The first step is to define an interface between you and your team lead to communicate status. I personally like to use a templated written report on a weekly cadence, but you can also use your 1:1s or some other form of communication. The important thing is to make clear what kind of data you’re looking for and on what cadence. I find the cadence to be of particular importance because it serves as my sampling rate. Every time I get an update, there is an opening for feedback, and if I feel a project slipping into jeopardy, I’ll increase the sampling rate.
Now that we have re-established insight into the project, it’s not uncommon to revisit and redefine our desired outcomes and constraints. As we all know, changing the scope of a project bears with it some cost, but it is sometimes necessary as we learn new information about the problem space. Along the way, we might find that we have additional stakeholders or that the problem we’re trying to solve is more complex than originally thought and we need to add a few new milestones into the project.
The second tool I like to employ is effectively labeling and communicating my feelings. As you watch your team lead operate, you’re going to have feelings about the paths they pursue and the decisions they make. Your hair may stand on end. Your brow may furrow. Your heart may quicken. Instead of repressing those sensations and hoping for the best, I’ve found that I’m often better served by finding constructive ways of expressing myself. Remember that you occupy the seat of power and by opening up, you’re giving your lead a way to manage up to you.
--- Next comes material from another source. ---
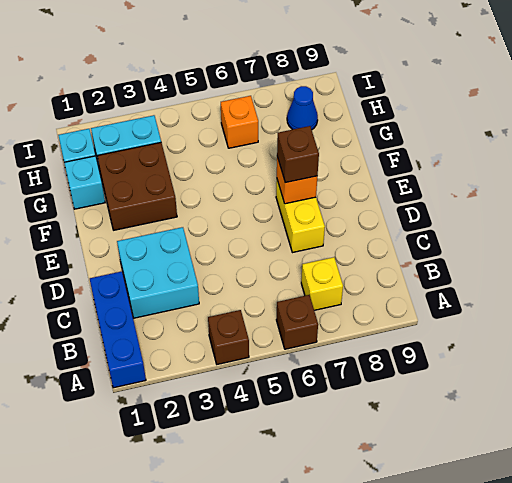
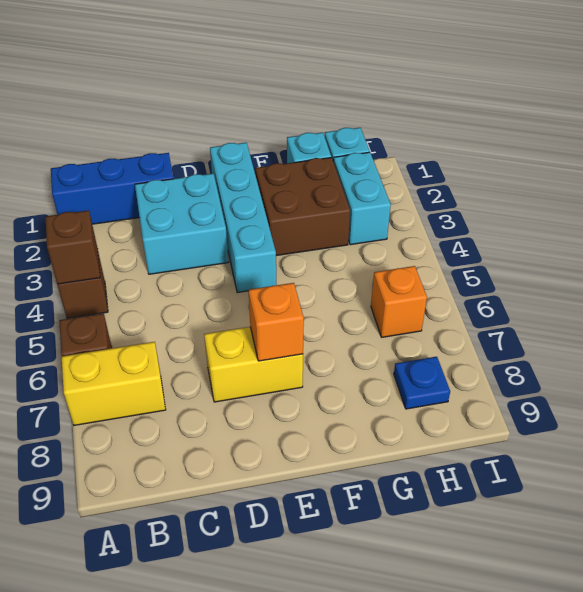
yellow 1x1 brick [301,257,343,310] -> yellow 1x2 brick [62,342,166,425]
none -> cyan 1x4 brick [210,143,277,293]
brown 1x1 brick [277,126,319,183] -> brown 1x1 brick moved to [45,210,100,284]
blue 1x1 cone [287,86,318,130] -> blue 1x1 plate [394,357,450,409]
You could approach conversations with, ‘It makes me nervous that half your team is going on vacation at the same time. How are you feeling about it?’ ‘I’m afraid we’re building the wrong solution. What’s giving you confidence that this is the right path?’ These kinds of statements are openings for conversations that allow you and your team lead to bring your respective contexts into alignment. And the closer you can align your contexts together, the higher the likelihood of success.
With the peaks come the valleys
When delegation works well, it’s a phenomenal feeling. The work gets done, the business benefits, and you didn’t have to do much of anything! But we should acknowledge that not every delegated task will end successfully, and when failure happens, this is when we need to really be mindful of our lizard brains. Failure has a tendency to amplify othering behaviors; there is an instinctual urge to draw a distinction between our self-image as winners with the losers who have failed, and one data point suddenly becomes representative of the entirety of that employee’s work product.
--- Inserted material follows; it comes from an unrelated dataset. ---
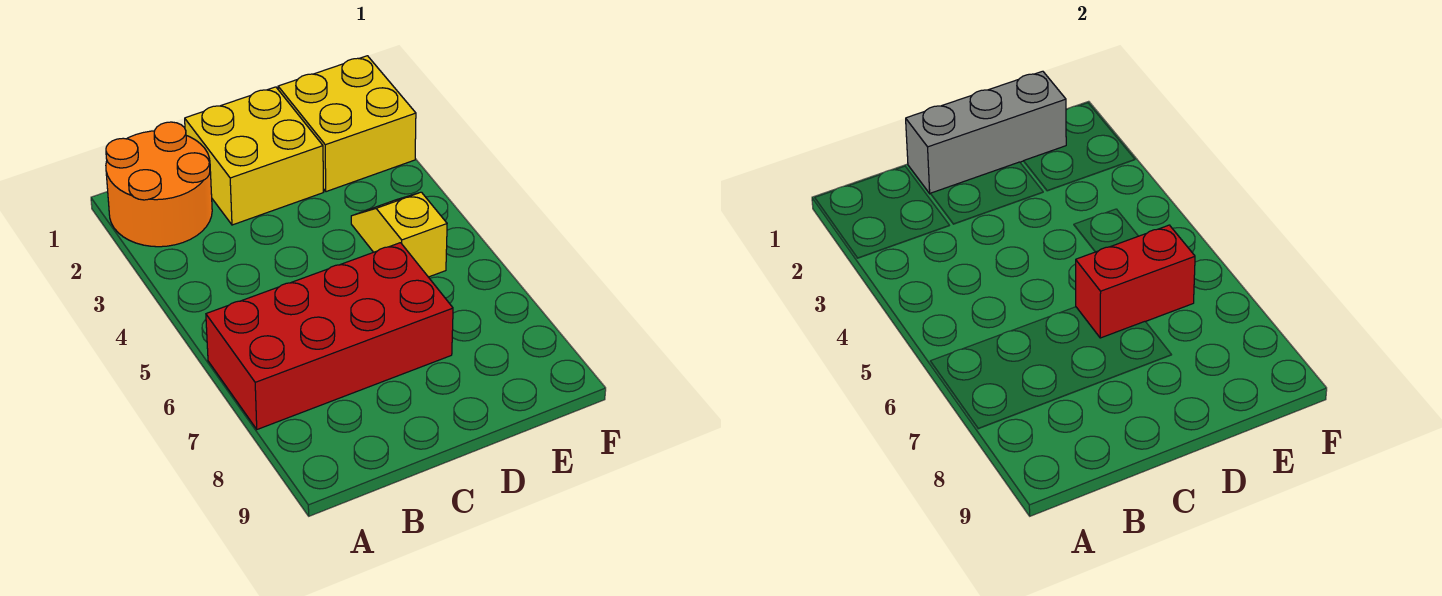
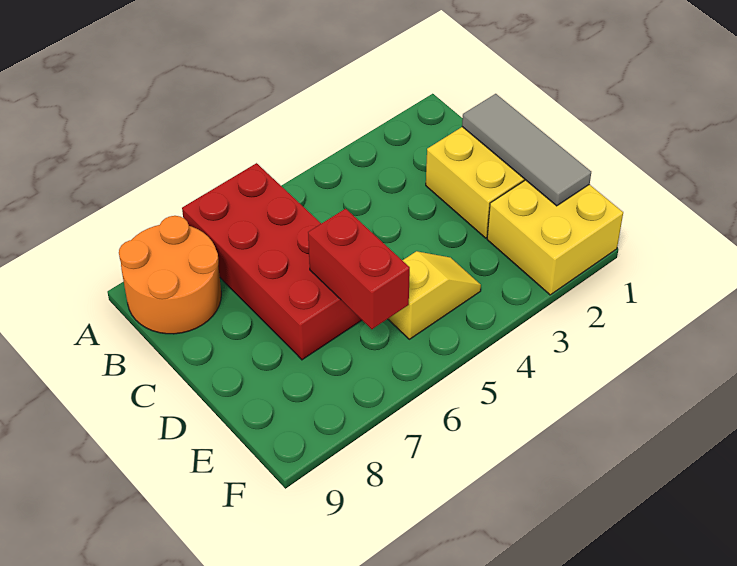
orange 2x2 round brick [106,122,212,247] -> orange 2x2 round brick moved to [119,216,221,334]
grey 1x3 brick [906,71,1066,194] -> grey 1x3 tile [462,94,591,206]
As leaders, it’s our job to help folks pick up the pieces. In my experience, most folks already feel bad when they fail, and treating them as an outcast is not productive. It’s easy to have someone’s back when they are doing a fantastic job, but the true test of a manager’s support is finding ways to express confidence and trust through the peaks and the valleys.
Every leader reaches a point in their career where their old toolset is no longer sufficient to meet the needs of their new role. For me, my default tool was being able to out-horsepower any problem thrown my way. That tool worked brilliantly until it didn’t. Waking up one day on the wrong side of burnout, I realized that even if I doubled my work capacity, I’d still be underwater.
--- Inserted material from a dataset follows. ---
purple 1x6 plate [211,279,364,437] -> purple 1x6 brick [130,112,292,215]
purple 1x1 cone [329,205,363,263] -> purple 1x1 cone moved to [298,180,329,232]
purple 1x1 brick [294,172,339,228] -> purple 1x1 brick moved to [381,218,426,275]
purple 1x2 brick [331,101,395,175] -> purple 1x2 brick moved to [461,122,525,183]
Learning how to delegate at that time was scary, but it proved to be so worthwhile. Handing off work not only provided growth opportunities for my team, but also allowed me the time and headspace to develop the skills I needed to be effective in my new role. From mapping out longer-term goals, to providing more support to my manager and peers, learning to delegate was a step function in my ability to lead. And with some of these tools, I hope it can be the same for you.